▸ **INFORMATION**
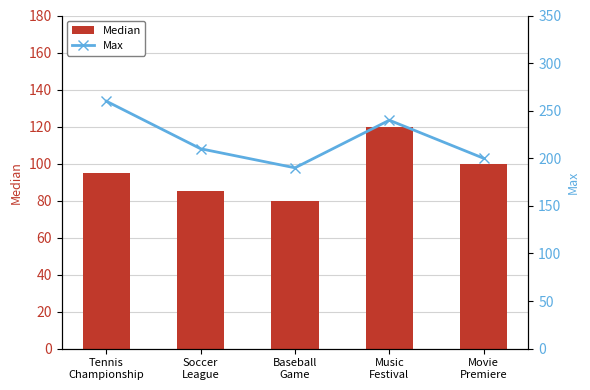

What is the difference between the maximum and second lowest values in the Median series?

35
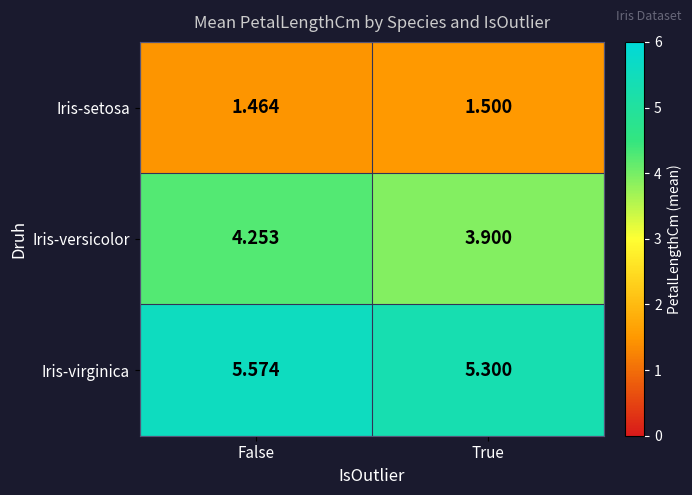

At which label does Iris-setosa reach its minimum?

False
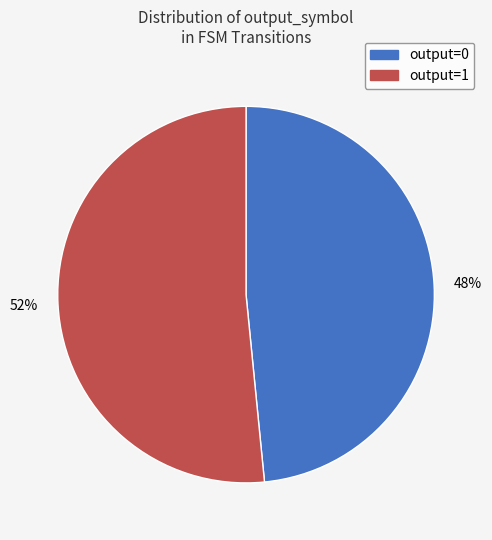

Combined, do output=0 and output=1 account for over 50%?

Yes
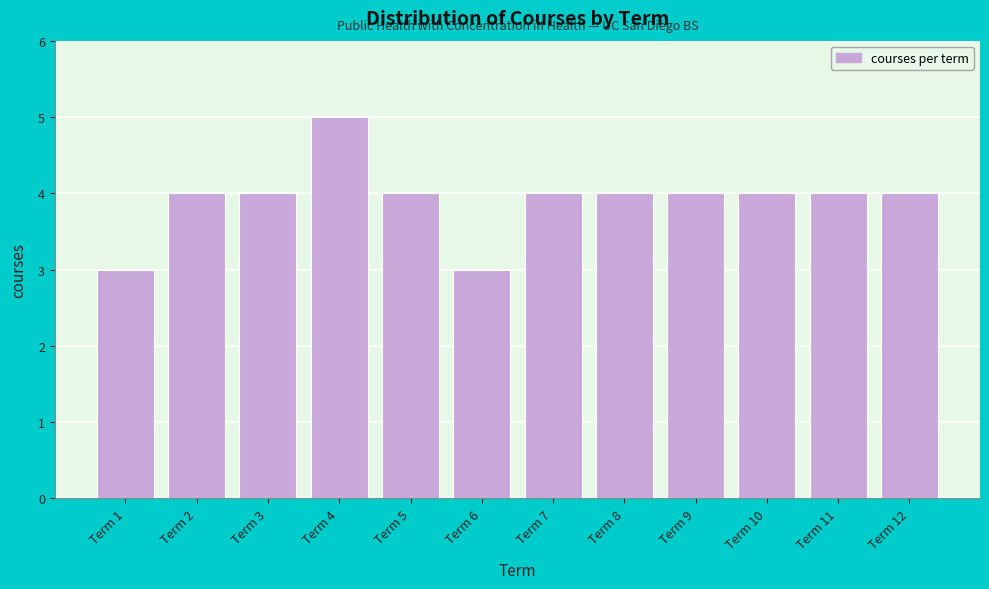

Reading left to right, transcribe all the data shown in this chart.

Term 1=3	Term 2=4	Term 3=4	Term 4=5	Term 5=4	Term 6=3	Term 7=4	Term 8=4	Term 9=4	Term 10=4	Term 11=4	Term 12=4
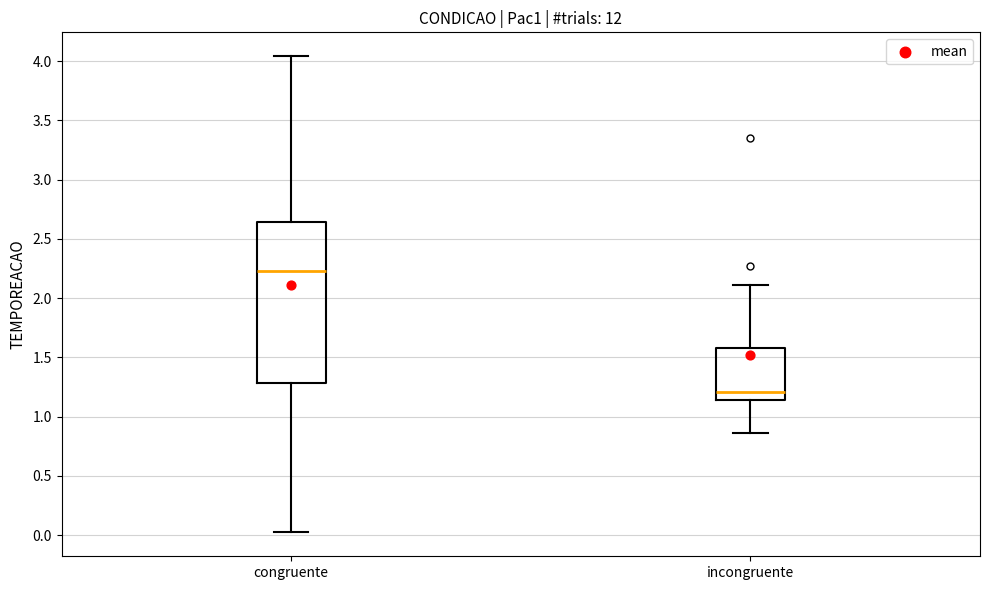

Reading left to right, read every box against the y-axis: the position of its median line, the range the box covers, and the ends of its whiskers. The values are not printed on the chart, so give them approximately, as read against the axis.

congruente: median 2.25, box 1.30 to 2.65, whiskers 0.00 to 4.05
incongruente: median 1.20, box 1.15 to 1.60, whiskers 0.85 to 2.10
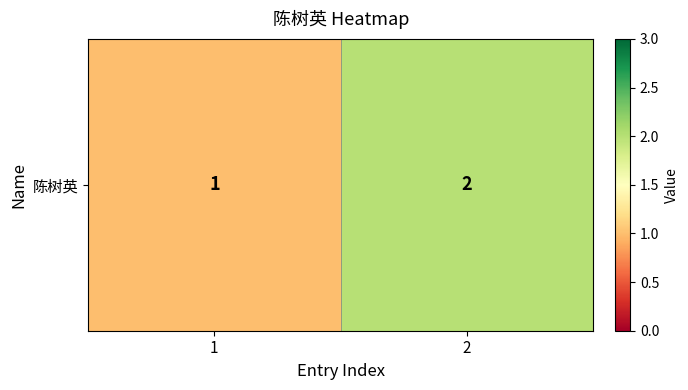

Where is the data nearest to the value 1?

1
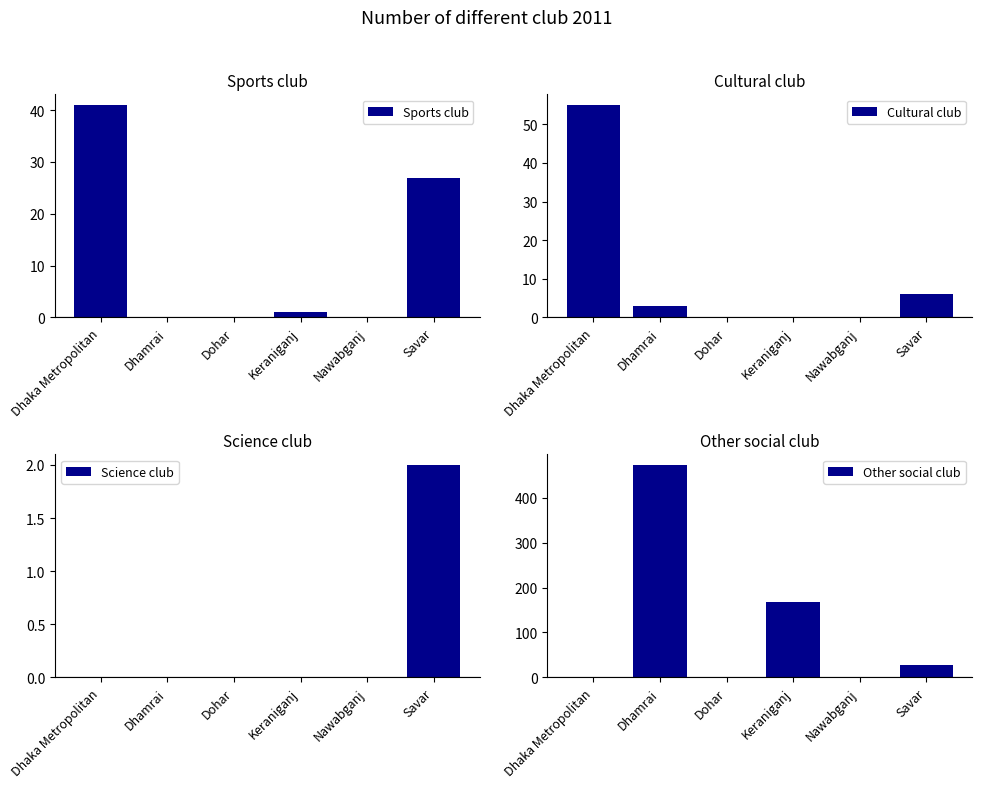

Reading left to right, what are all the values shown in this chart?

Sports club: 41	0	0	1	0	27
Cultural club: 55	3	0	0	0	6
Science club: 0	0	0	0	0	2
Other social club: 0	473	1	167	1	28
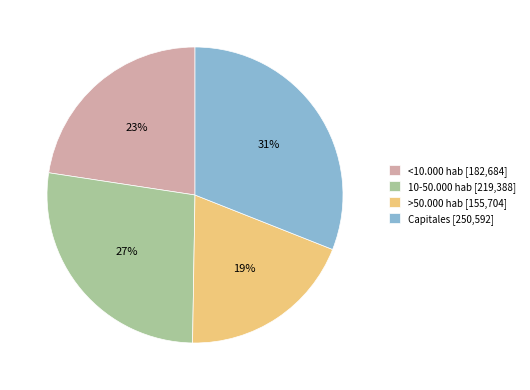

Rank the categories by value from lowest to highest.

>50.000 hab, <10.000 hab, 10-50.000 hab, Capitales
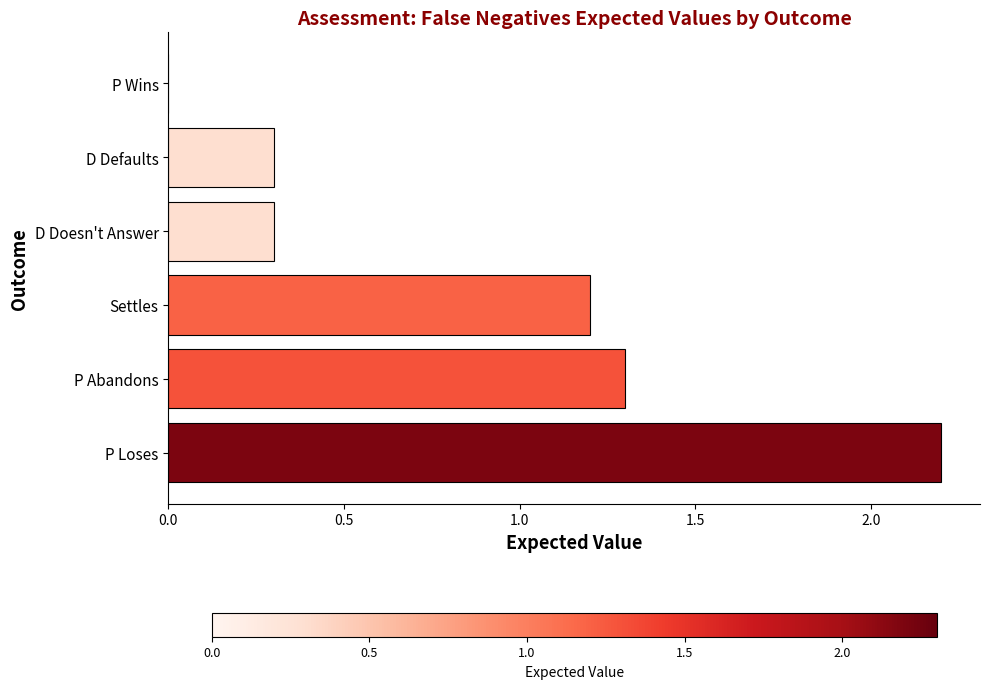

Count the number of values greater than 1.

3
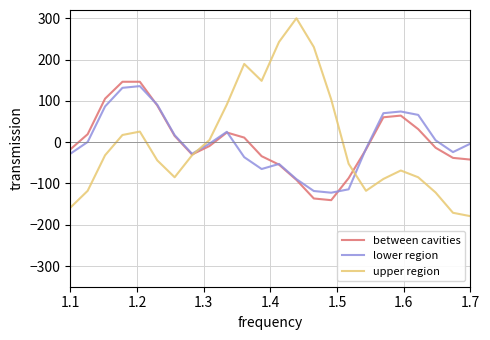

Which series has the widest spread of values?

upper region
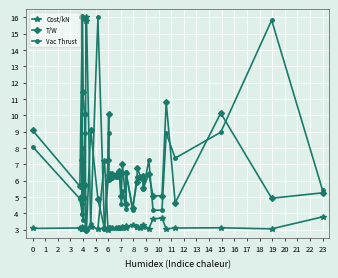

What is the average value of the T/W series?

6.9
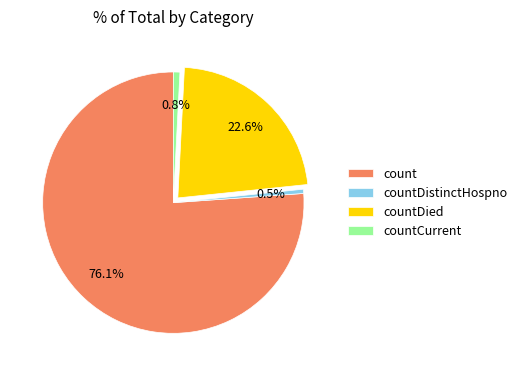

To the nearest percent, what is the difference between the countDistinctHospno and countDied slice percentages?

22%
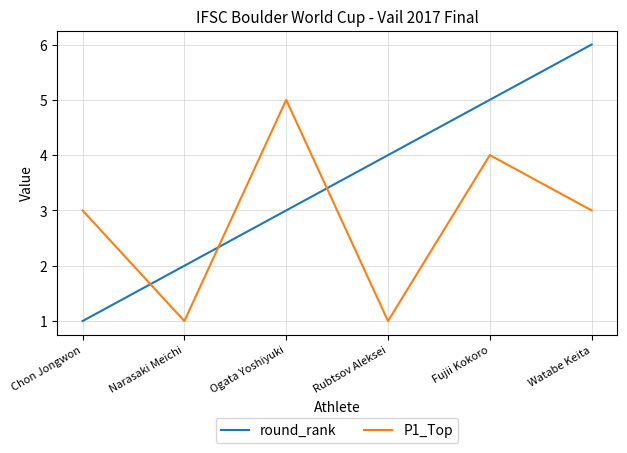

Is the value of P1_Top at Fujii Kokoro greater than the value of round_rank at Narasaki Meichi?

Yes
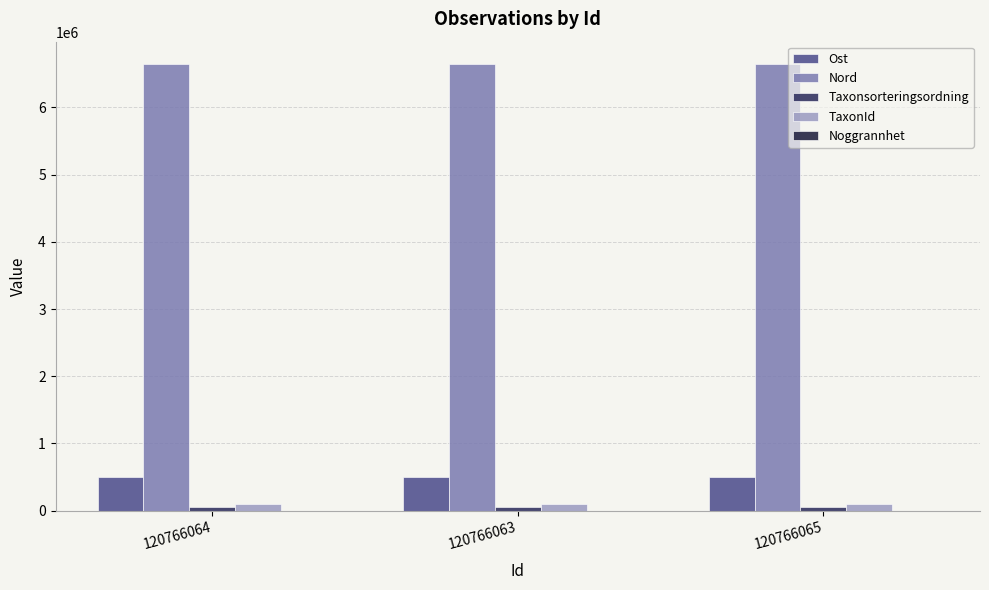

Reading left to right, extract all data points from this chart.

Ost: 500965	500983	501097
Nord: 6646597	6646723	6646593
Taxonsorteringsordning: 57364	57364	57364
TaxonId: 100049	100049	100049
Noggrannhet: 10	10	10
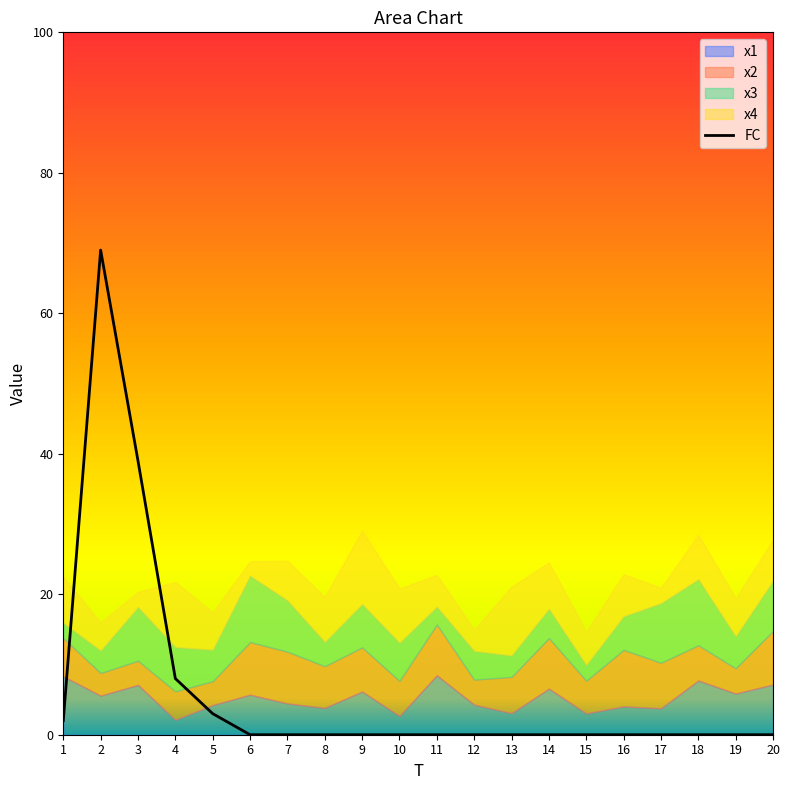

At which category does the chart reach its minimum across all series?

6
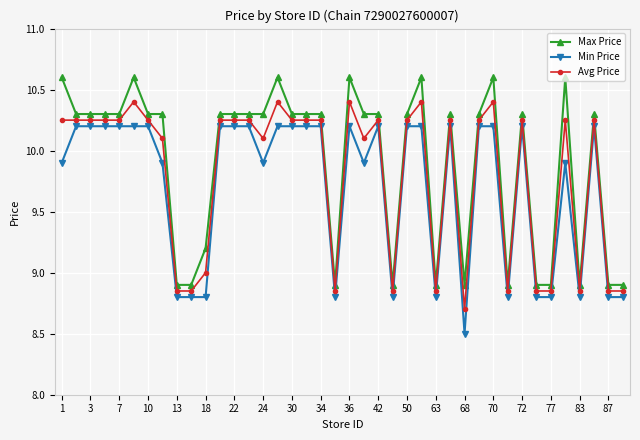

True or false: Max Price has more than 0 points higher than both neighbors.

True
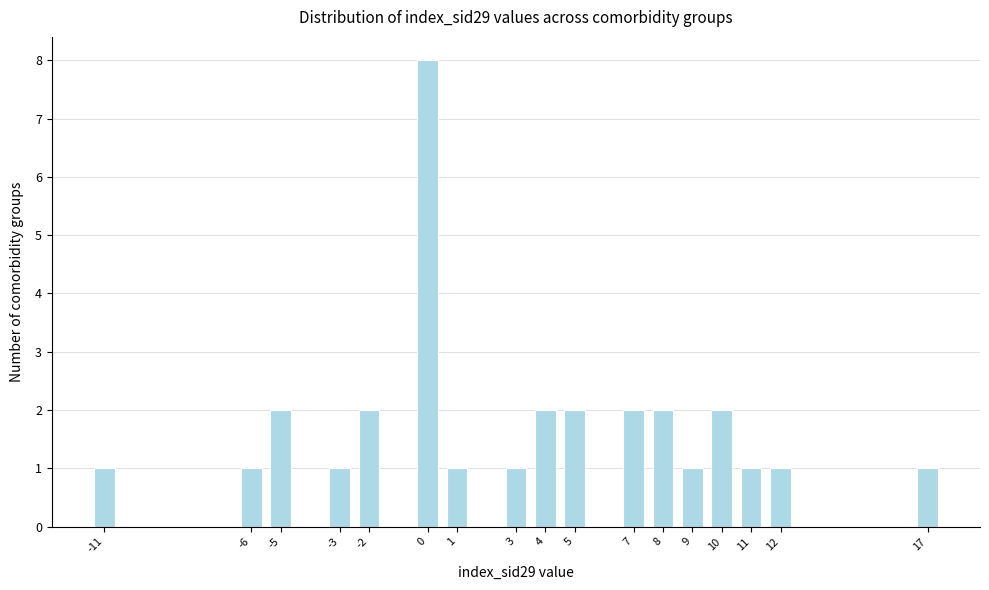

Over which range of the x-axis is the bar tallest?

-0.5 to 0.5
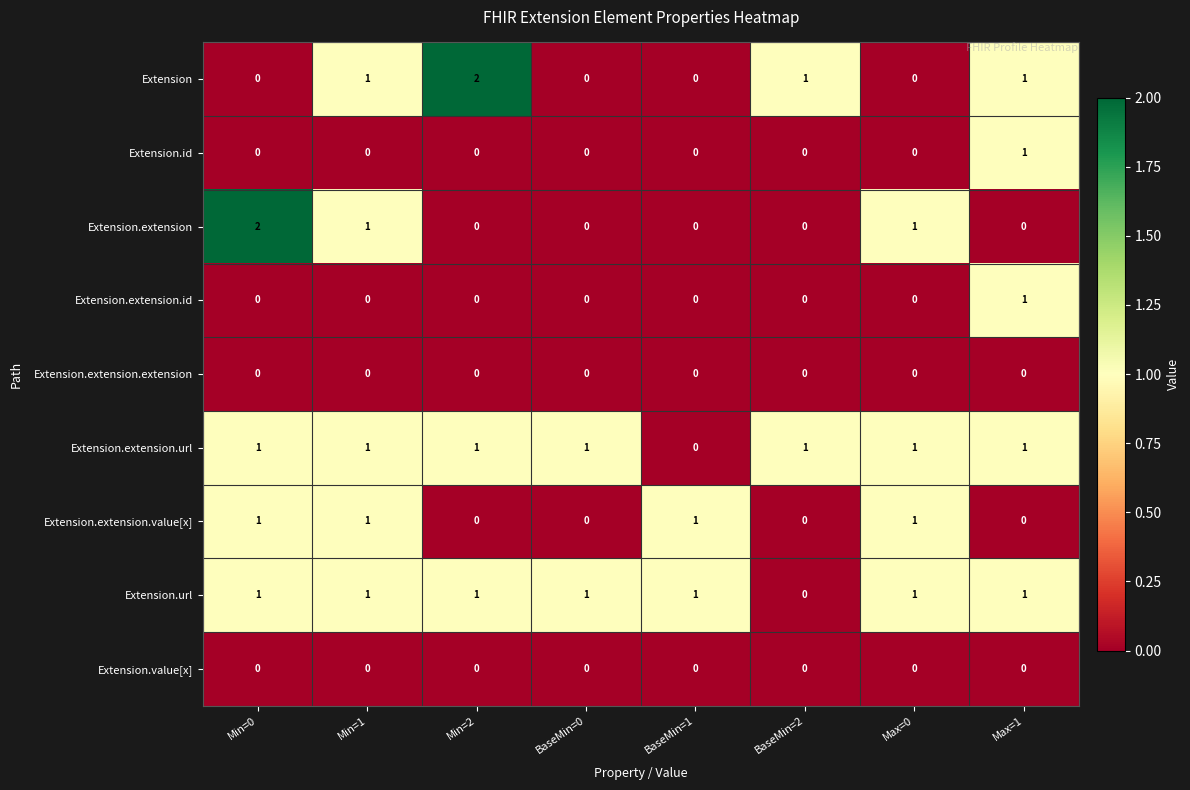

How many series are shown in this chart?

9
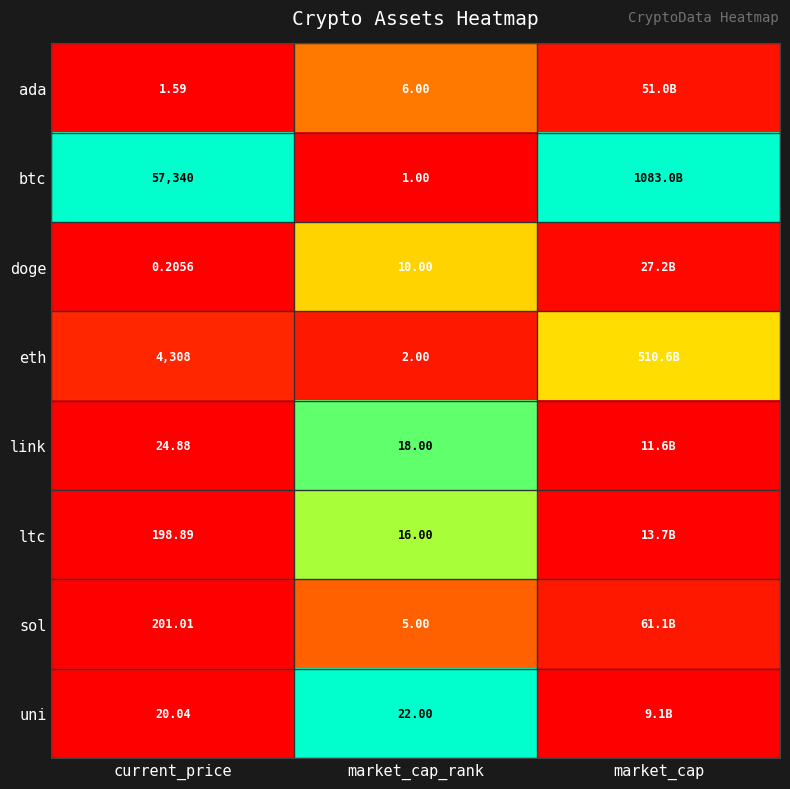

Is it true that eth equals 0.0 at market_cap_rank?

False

▸ **WORK ITEM**
Put every line of the listing above into a Markdown table with the columns Row and Line, numbering the rows and skipping blank lines. Leave the pictures out.

▸ **RESPONSE TO THE EXERCISE**
| Row | Line |
|---|---|
| 1 | What is the difference between the maximum and second lowest values in the Median series? |
| 2 | 35 |
| 3 | At which label does Iris-setosa reach its minimum? |
| 4 | False |
| 5 | Combined, do output=0 and output=1 account for over 50%? |
| 6 | Yes |
| 7 | Reading left to right, transcribe all the data shown in this chart. |
| 8 | Term 1=3	Term 2=4	Term 3=4	Term 4=5	Term 5=4	Term 6=3	Term 7=4	Term 8=4	Term 9=4	Term 10=4	Term 11=4	Term 12=4 |
| 9 | Reading left to right, read every box against the y-axis: the position of its median line, the range the box covers, and the ends of its whiskers. The values are not printed on the chart, so give them approximately, as read against the axis. |
| 10 | congruente: median 2.25, box 1.30 to 2.65, whiskers 0.00 to 4.05 |
| 11 | incongruente: median 1.20, box 1.15 to 1.60, whiskers 0.85 to 2.10 |
| 12 | Where is the data nearest to the value 1? |
| 13 | 1 |
| 14 | Reading left to right, what are all the values shown in this chart? |
| 15 | Sports club: 41	0	0	1	0	27 |
| 16 | Cultural club: 55	3	0	0	0	6 |
| 17 | Science club: 0	0	0	0	0	2 |
| 18 | Other social club: 0	473	1	167	1	28 |
| 19 | Rank the categories by value from lowest to highest. |
| 20 | >50.000 hab, <10.000 hab, 10-50.000 hab, Capitales |
| 21 | Count the number of values greater than 1. |
| 22 | 3 |
| 23 | Which series has the widest spread of values? |
| 24 | upper region |
| 25 | What is the average value of the T/W series? |
| 26 | 6.9 |
| 27 | To the nearest percent, what is the difference between the countDistinctHospno and countDied slice percentages? |
| 28 | 22% |
| 29 | Is the value of P1_Top at Fujii Kokoro greater than the value of round_rank at Narasaki Meichi? |
| 30 | Yes |
| 31 | Reading left to right, extract all data points from this chart. |
| 32 | Ost: 500965	500983	501097 |
| 33 | Nord: 6646597	6646723	6646593 |
| 34 | Taxonsorteringsordning: 57364	57364	57364 |
| 35 | TaxonId: 100049	100049	100049 |
| 36 | Noggrannhet: 10	10	10 |
| 37 | At which category does the chart reach its minimum across all series? |
| 38 | 6 |
| 39 | True or false: Max Price has more than 0 points higher than both neighbors. |
| 40 | True |
| 41 | Over which range of the x-axis is the bar tallest? |
| 42 | -0.5 to 0.5 |
| 43 | How many series are shown in this chart? |
| 44 | 9 |
| 45 | Is it true that eth equals 0.0 at market_cap_rank? |
| 46 | False |